All entries are to be copied verbatim, while the pictures stay out.

**EXERCISE MATERIALS**.

=-=-=-=-=

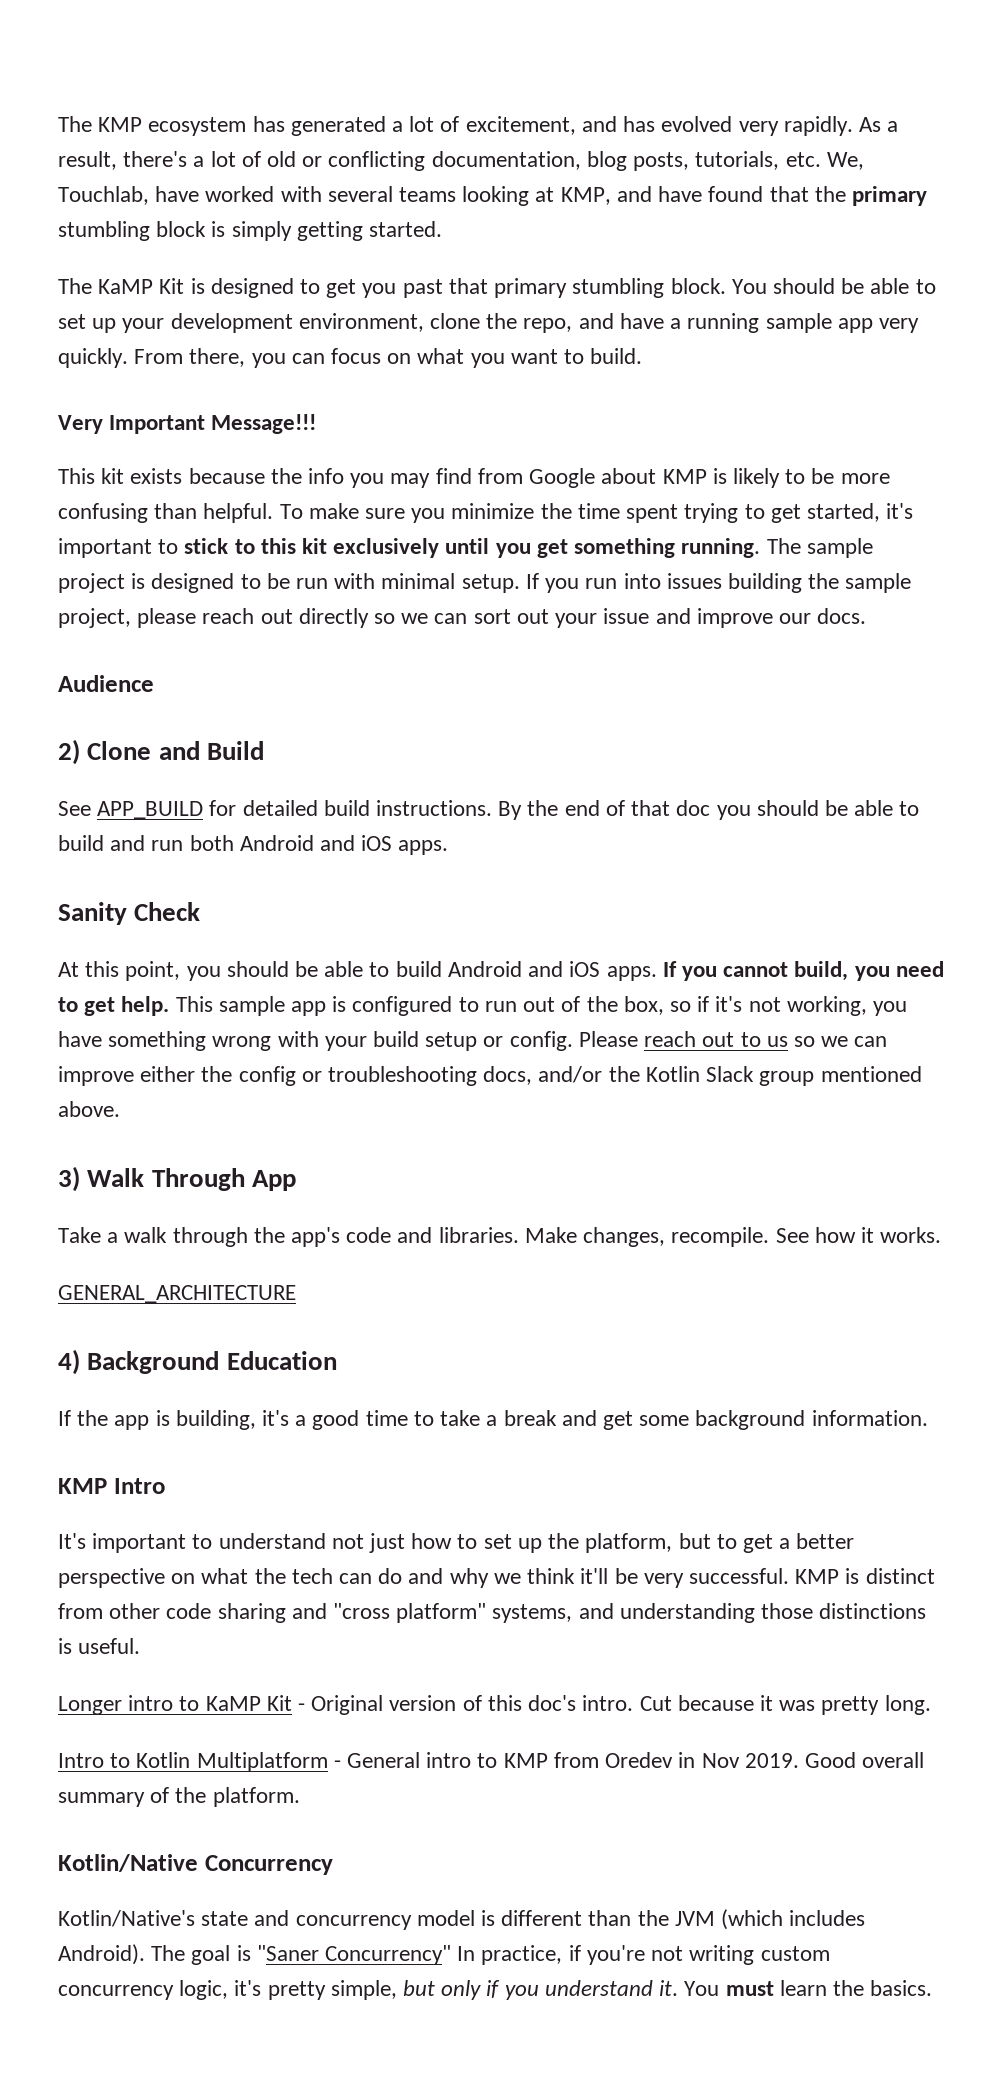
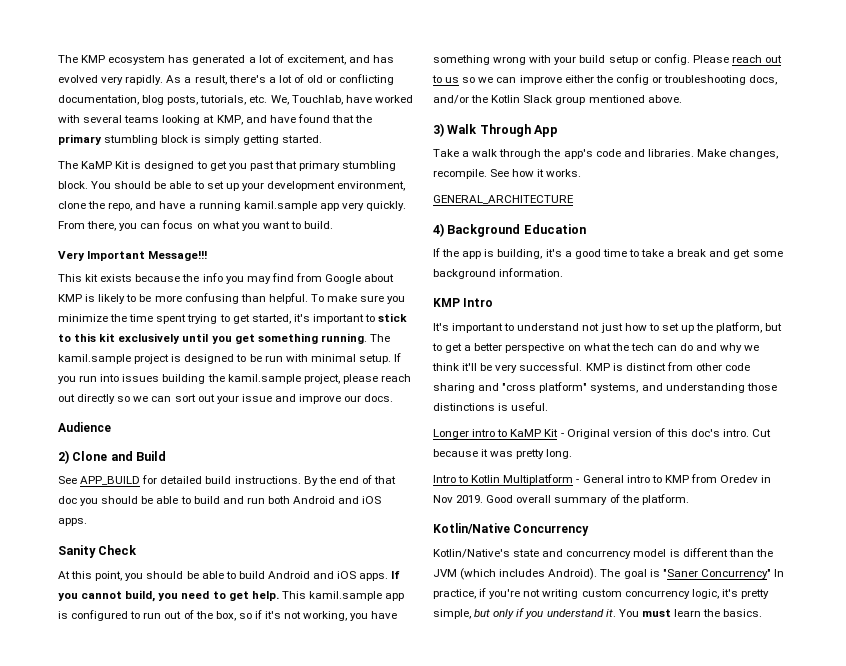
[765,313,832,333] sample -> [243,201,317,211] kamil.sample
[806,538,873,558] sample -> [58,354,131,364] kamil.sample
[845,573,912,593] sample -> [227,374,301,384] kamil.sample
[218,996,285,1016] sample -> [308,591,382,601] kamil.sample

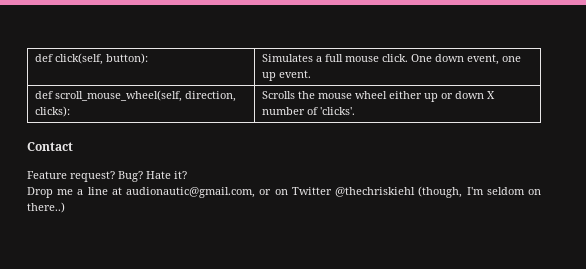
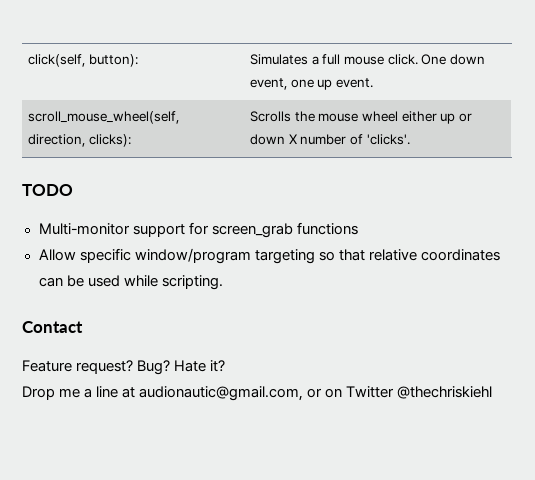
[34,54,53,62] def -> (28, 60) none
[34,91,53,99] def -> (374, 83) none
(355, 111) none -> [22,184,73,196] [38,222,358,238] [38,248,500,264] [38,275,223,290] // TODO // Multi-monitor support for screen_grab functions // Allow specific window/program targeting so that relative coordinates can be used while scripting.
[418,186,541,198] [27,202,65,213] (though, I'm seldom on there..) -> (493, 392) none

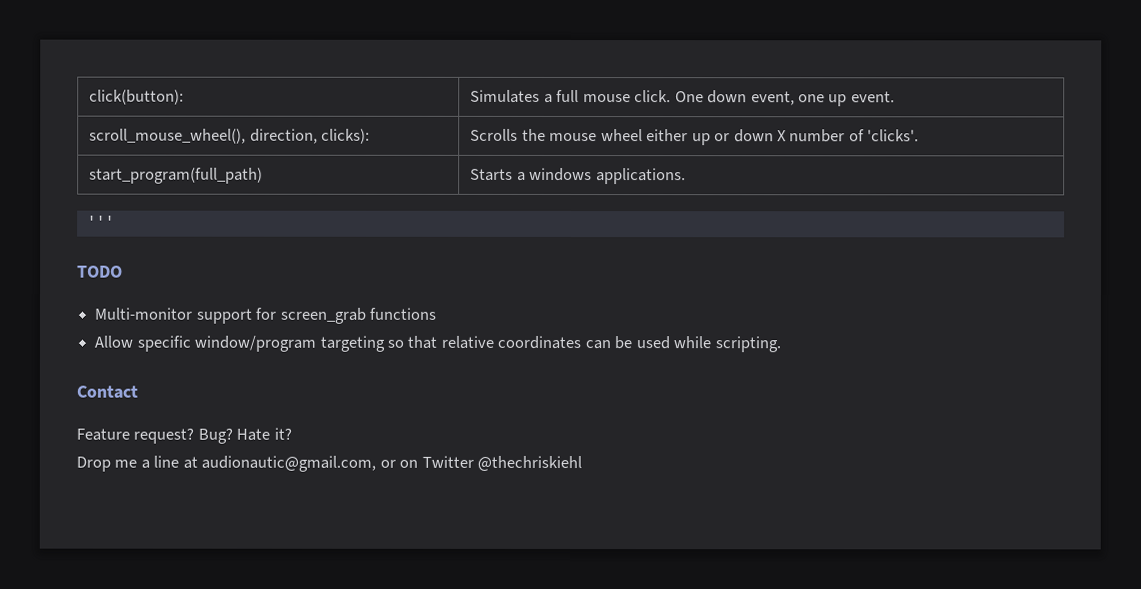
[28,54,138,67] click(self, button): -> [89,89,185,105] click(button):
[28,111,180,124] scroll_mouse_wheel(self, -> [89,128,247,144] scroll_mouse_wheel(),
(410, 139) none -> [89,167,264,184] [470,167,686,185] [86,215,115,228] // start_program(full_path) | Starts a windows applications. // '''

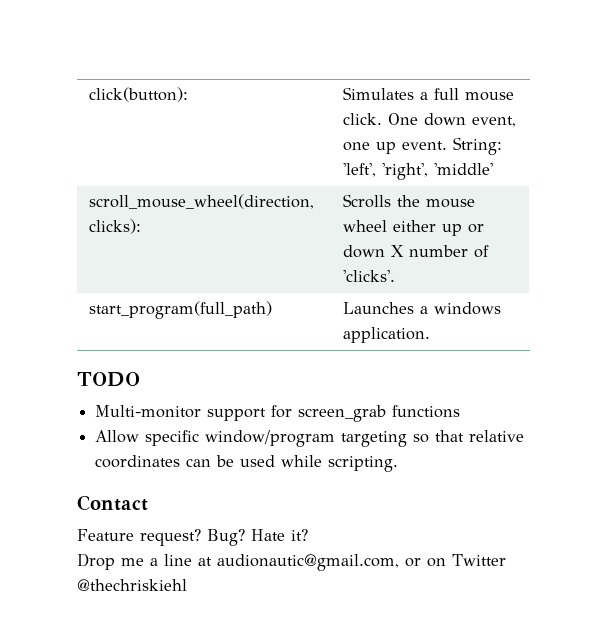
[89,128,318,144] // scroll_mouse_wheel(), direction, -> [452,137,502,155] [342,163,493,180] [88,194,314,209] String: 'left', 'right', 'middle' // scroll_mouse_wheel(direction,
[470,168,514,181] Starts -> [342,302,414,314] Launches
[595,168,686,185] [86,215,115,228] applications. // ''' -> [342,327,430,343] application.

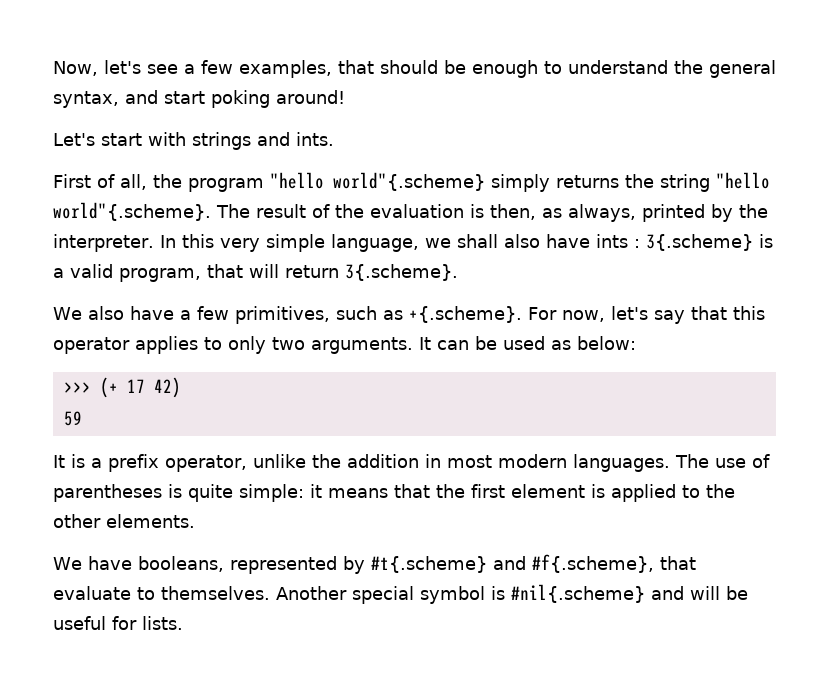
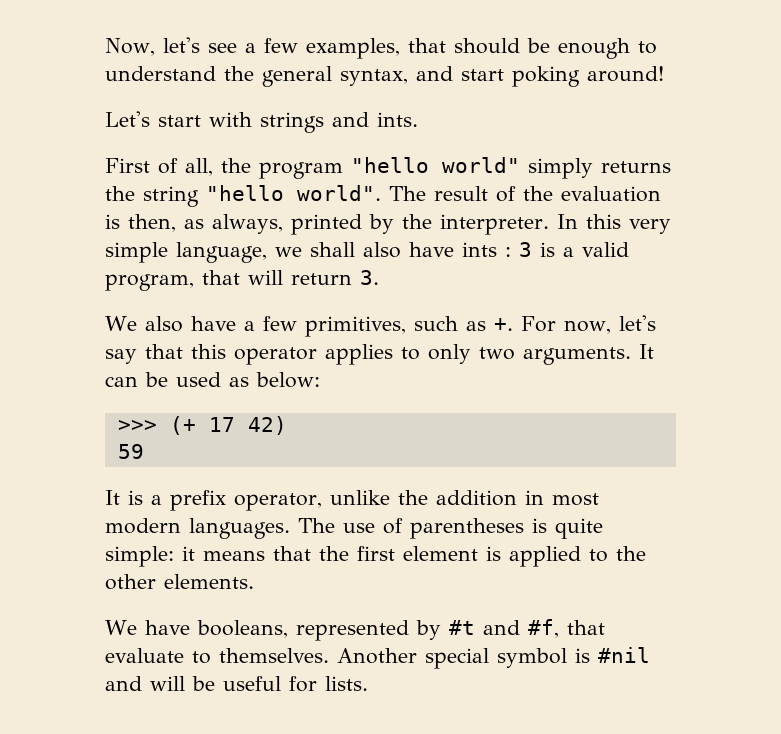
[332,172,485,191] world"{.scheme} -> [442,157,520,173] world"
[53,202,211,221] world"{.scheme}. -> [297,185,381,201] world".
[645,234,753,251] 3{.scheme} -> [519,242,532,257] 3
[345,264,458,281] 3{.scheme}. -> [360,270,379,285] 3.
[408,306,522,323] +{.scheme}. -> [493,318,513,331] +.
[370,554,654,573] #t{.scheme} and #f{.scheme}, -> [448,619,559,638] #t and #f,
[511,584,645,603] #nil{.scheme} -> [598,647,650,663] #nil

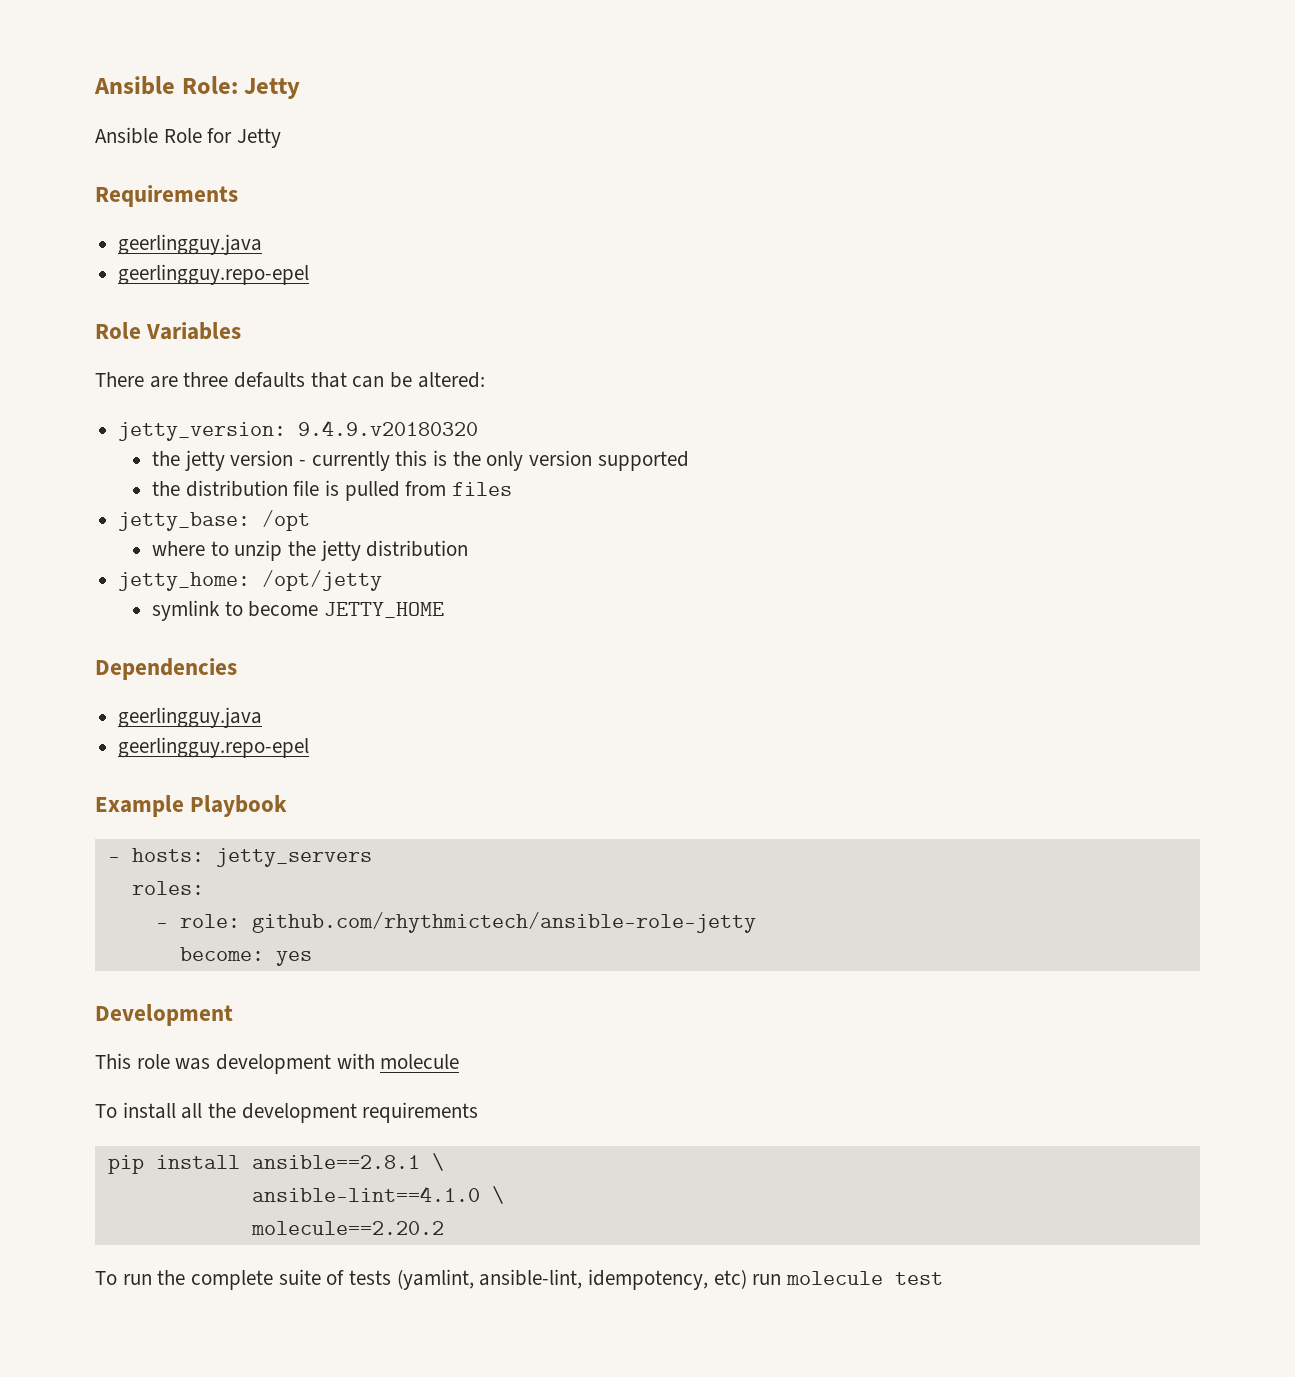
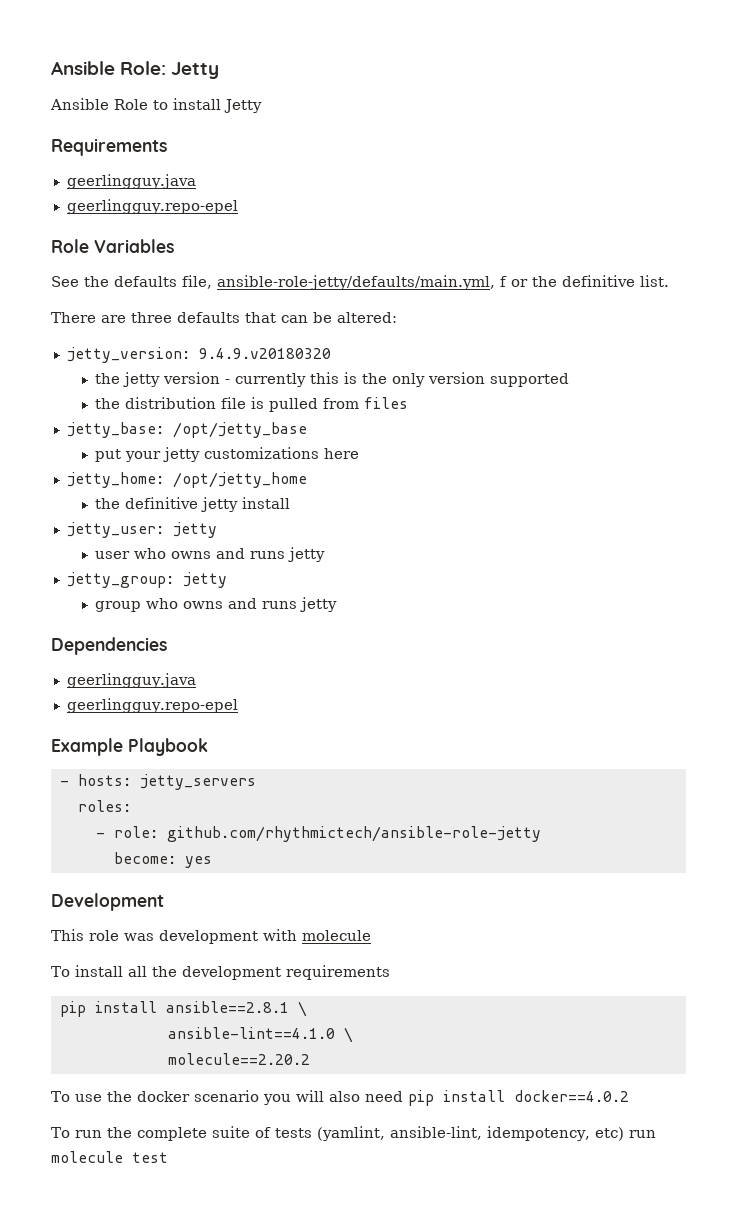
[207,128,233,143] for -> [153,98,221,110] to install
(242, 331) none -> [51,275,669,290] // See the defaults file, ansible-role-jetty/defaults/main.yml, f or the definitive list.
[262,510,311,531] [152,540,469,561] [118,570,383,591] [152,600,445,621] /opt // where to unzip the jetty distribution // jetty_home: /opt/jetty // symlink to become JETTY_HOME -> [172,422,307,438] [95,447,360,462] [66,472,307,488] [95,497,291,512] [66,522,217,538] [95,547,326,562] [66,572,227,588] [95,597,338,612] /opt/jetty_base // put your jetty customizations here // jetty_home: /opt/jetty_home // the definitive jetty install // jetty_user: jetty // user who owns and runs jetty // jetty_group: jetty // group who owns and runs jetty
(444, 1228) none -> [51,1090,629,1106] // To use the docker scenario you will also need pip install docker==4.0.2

=-=-=-=-=

**ANSWER BOX**.
[765,313,832,333] sample -> [243,201,317,211] kamil.sample
[806,538,873,558] sample -> [58,354,131,364] kamil.sample
[845,573,912,593] sample -> [227,374,301,384] kamil.sample
[218,996,285,1016] sample -> [308,591,382,601] kamil.sample

[34,54,53,62] def -> (28, 60) none
[34,91,53,99] def -> (374, 83) none
(355, 111) none -> [22,184,73,196] [38,222,358,238] [38,248,500,264] [38,275,223,290] // TODO // Multi-monitor support for screen_grab functions // Allow specific window/program targeting so that relative coordinates can be used while scripting.
[418,186,541,198] [27,202,65,213] (though, I'm seldom on there..) -> (493, 392) none

[28,54,138,67] click(self, button): -> [89,89,185,105] click(button):
[28,111,180,124] scroll_mouse_wheel(self, -> [89,128,247,144] scroll_mouse_wheel(),
(410, 139) none -> [89,167,264,184] [470,167,686,185] [86,215,115,228] // start_program(full_path) | Starts a windows applications. // '''

[89,128,318,144] // scroll_mouse_wheel(), direction, -> [452,137,502,155] [342,163,493,180] [88,194,314,209] String: 'left', 'right', 'middle' // scroll_mouse_wheel(direction,
[470,168,514,181] Starts -> [342,302,414,314] Launches
[595,168,686,185] [86,215,115,228] applications. // ''' -> [342,327,430,343] application.

[332,172,485,191] world"{.scheme} -> [442,157,520,173] world"
[53,202,211,221] world"{.scheme}. -> [297,185,381,201] world".
[645,234,753,251] 3{.scheme} -> [519,242,532,257] 3
[345,264,458,281] 3{.scheme}. -> [360,270,379,285] 3.
[408,306,522,323] +{.scheme}. -> [493,318,513,331] +.
[370,554,654,573] #t{.scheme} and #f{.scheme}, -> [448,619,559,638] #t and #f,
[511,584,645,603] #nil{.scheme} -> [598,647,650,663] #nil

[207,128,233,143] for -> [153,98,221,110] to install
(242, 331) none -> [51,275,669,290] // See the defaults file, ansible-role-jetty/defaults/main.yml, f or the definitive list.
[262,510,311,531] [152,540,469,561] [118,570,383,591] [152,600,445,621] /opt // where to unzip the jetty distribution // jetty_home: /opt/jetty // symlink to become JETTY_HOME -> [172,422,307,438] [95,447,360,462] [66,472,307,488] [95,497,291,512] [66,522,217,538] [95,547,326,562] [66,572,227,588] [95,597,338,612] /opt/jetty_base // put your jetty customizations here // jetty_home: /opt/jetty_home // the definitive jetty install // jetty_user: jetty // user who owns and runs jetty // jetty_group: jetty // group who owns and runs jetty
(444, 1228) none -> [51,1090,629,1106] // To use the docker scenario you will also need pip install docker==4.0.2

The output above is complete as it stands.